» **What the task asks**
From the items below, collect every line that contains the string "this". Uppercase and lowercase must match.

☆ ☆ ☆ ☆ ☆ ☆ ☆

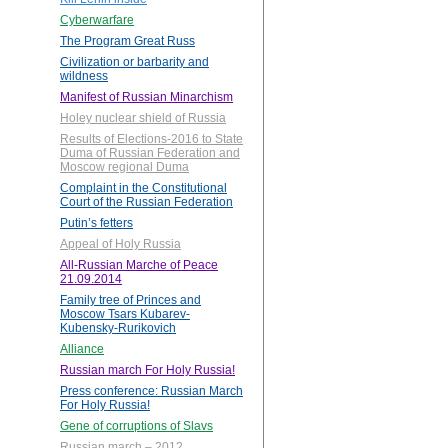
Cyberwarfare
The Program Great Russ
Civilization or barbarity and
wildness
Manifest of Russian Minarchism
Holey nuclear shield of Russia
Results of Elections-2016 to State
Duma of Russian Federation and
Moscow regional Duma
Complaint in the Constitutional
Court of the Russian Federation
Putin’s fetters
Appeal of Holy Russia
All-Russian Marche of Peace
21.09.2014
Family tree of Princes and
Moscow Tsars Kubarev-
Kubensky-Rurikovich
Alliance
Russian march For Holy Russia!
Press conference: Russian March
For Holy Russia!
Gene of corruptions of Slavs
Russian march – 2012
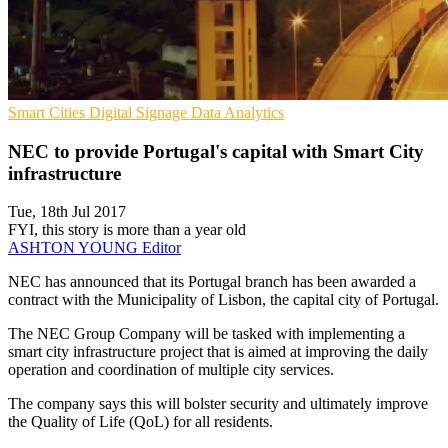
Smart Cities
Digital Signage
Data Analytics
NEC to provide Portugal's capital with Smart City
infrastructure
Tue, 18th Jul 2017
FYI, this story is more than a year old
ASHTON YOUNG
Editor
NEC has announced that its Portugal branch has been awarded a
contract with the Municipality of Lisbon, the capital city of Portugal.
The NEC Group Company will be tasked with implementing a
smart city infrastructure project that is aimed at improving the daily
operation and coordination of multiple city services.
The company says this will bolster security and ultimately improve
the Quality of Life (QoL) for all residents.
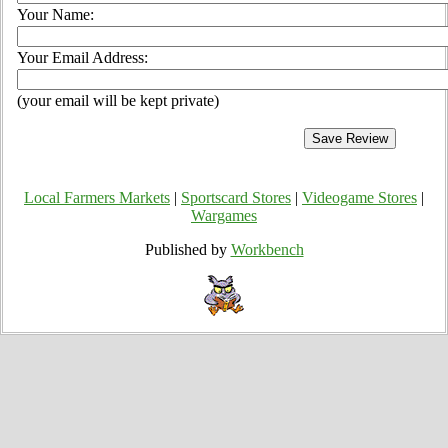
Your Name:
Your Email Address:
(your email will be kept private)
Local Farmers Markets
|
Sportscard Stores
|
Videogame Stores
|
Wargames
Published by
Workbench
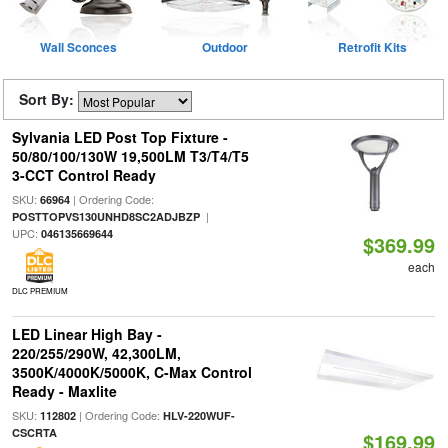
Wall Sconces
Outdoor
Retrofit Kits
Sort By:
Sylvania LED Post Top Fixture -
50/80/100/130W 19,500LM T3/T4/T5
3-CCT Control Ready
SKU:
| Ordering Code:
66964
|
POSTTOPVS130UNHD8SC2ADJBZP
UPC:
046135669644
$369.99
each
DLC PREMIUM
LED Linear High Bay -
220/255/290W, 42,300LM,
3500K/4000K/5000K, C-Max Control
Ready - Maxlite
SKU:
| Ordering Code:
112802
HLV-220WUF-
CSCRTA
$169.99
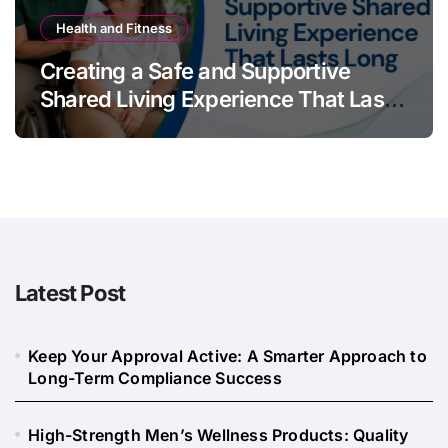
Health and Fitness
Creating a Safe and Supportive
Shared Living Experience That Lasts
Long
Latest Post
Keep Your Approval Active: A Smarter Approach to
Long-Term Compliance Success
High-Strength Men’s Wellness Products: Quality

☆ ☆ ☆ ☆ ☆ ☆ ☆

» **Exercise result**
FYI, this story is more than a year old
The company says this will bolster security and ultimately improve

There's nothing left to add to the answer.